* CONSIGNES DE L'EXERCICE:
**1)** Dites si chaque affirmation ci-dessous concorde avec l'extrait sur les carreaux CHEMLA, en répondant par oui ou par non et en citant mot pour mot le passage qui tranche. (a) Le père disposait de plus de 300 mètres carrés de ce carrelage. (b) L'acheteur a longuement marchandé le prix proposé. (c) Dominique venait d'acheter une maison à Tunis.
**2)** Poursuivez l'extrait sur les carreaux CHEMLA à la suite de sa dernière phrase.

* EXTRAIT PROPOSÉ:
Le futur lui donna raison.
Ce monsieur, Dominique, aux joues bien pâles et à la coupe de cheveux bien courte venait donc se renseigner. Il avait les yeux clairs et les lèvres fines. Rieur et plein d’humour, on se lia d’amitié dans un délai très court.
Il nous dévoila qu’il venait d’acquérir une maison dite arabe dans le centre de Hammamet, plus précisément dans la médina et qu’il comptait y habiter et même terminer ses jours dans cette ancienne cité juive. Puisque Hammamet veut dire Hamma Met, (Hamma est mort).
Le bouche à oreille le dirigea donc chez mon père, connu pour sa passion des vieilles choses.
Il avait en main un échantillon de ce carrelage de faïence dit CHEMLA, du nom de son créateur.
Mon papa rusé comme un renard lui fit comprendre qu’il pouvait lui débrouiller cela.
Tout en lui cachant qu’il en avait plus de 300 mètres carrés empilés.
L’homme n’en crut pas ses oreilles et bien sur demanda si mon papa disposait d’une quantité assez importante, soit 75 M2. Papa se garda bien de le réjouir tout en lui promettant que cela ne lui était pas impossible.
Il demande le prix et là encore papa le laisse sur des charbons ardents arguant du fait qu’il devait voir son fournisseur pour en fixer le prix.
Le parisien du 4 iéme arrondissement, demande donc à revenir la semaine prochaine tout en laissant ses coordonnés. Papa jubilait à l’idée qu’il allait en tirer un bénéfice substantiel. Métier oblige.
Je suivais donc les tractations et prend note de cette forme de négoce qui s’oblige à ne jamais se presser pour donner une réponse positive mais de laisser l e futur acheteur dans le doute afin de mieux l’appâter. Un jeu de poker.
Notre homme vient donc aux nouvelles et mon papa lui apprend qu’après moult recherches, il avait trouvé ce dont il était venu chercher. Toute la quantité. Notre homme jubilait et sans discuter accepte l’offre conseillée soit cinq fois le prix du mètre carré acheté.
Il faut savoir que ce genre de carreaux faïence usagés signés CHEMLA était très prisé par les passionnés de vieux revêtements.
Notre homme demande à voir et papa bien sur lui fait découvrir sa caverne d’ALI BABA. Notre français revenu de sa surprise se mit à fouiller dans ces amas de vieilleries, oubliant ce qu’il était venu voir.
Il demande s’il pouvait revenir afin de trier ce dont il avait besoin pour meubler sa grande maison.
Indépendamment de ces fameux petits carreaux.
Au fil des rencontres, nous devenions amis à tel point qu’il vint un jour manger chez nous un bon couscous.

* DONNÉES FOURNIES:
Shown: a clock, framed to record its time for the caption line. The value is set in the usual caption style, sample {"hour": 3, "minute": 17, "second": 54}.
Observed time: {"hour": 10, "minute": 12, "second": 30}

* RÉPONSES PAR CONSIGNE:
**1)**
(a) Oui : « qu’il en avait plus de 300 mètres carrés empilés ».
(b) Non : « Notre homme jubilait et sans discuter accepte l’offre conseillée ».
(c) Non : « il venait d’acquérir une maison dite arabe dans le centre de Hammamet ».

**2)**
Dominique faisait parti de la maison et bénéficia à ce titre gratuitement de quelques largesses de la part de mon papa, comme comment poser ces carrelages/ tableau. Papa poussa même sa conscience professionnelle à lui numéroter chaque pièce. Afin que le maçon puisse poser celle là sans se tromper. Car, il faut savoir que les pièces, une fois l’ouvrage terminé, forment des tableaux de diverses dimensions.
Il représentait soit des scènes de chasse, soit de grands échassiers, soit des femmes dans un hammam, des pots de fleurs, des entrelacements de motifs, des frises etc…. (Voir les liens CERAMIQUE CHEMLA)
Dominique faisait la navette HAMMAMET/TUNIS presque quotidiennement pour trier ce dont il avait besoin et payait rubis sur ongle ses choix lors des enlèvements.
Lors d’un déplacement sur le lieu de sa grande maison, papa et moi fumes surpris de voir un jeune garçon musulman d’environ 8 ans gambader dans le patio. Il nous dévoile qu’il l’avait prit en charge car ses parents miséreux ne pouvait subvenir à ses besoins. La famille était trop nombreuse. Il en fit donc ‘son fils adoptif sans contrat’.
Il nous le présente. Hakim vivait donc avec lui lorsqu’il était là et regagnait la maison familiale lorsque Dominique rentrait pour son boulot à Paris.
Il nous raconte que sa concubine à Paris l’avait laissée tomber autrefois et que depuis, se faisant une raison, il décide qu’aucune autre femme ne viendrait perturber sa nouvelle vie de célibataire. Une déception. Un chagrin d’amour qui laisse des traces indélébiles surtout que la bonne femme l’avait trompée selon une autre confidence.
Dominique, donc célibataire, âgé à cette époque de 45 ans, montre beaucoup d’affection pour le môme allant jusqu’à subvenir à tous ces besoins les plus élémentaires à la grande joie de sa famille.
D’ailleurs Dominique en grand mécène subvenait aussi aux besoins de la famille du garçon et cela avec une grande arrière- pensée.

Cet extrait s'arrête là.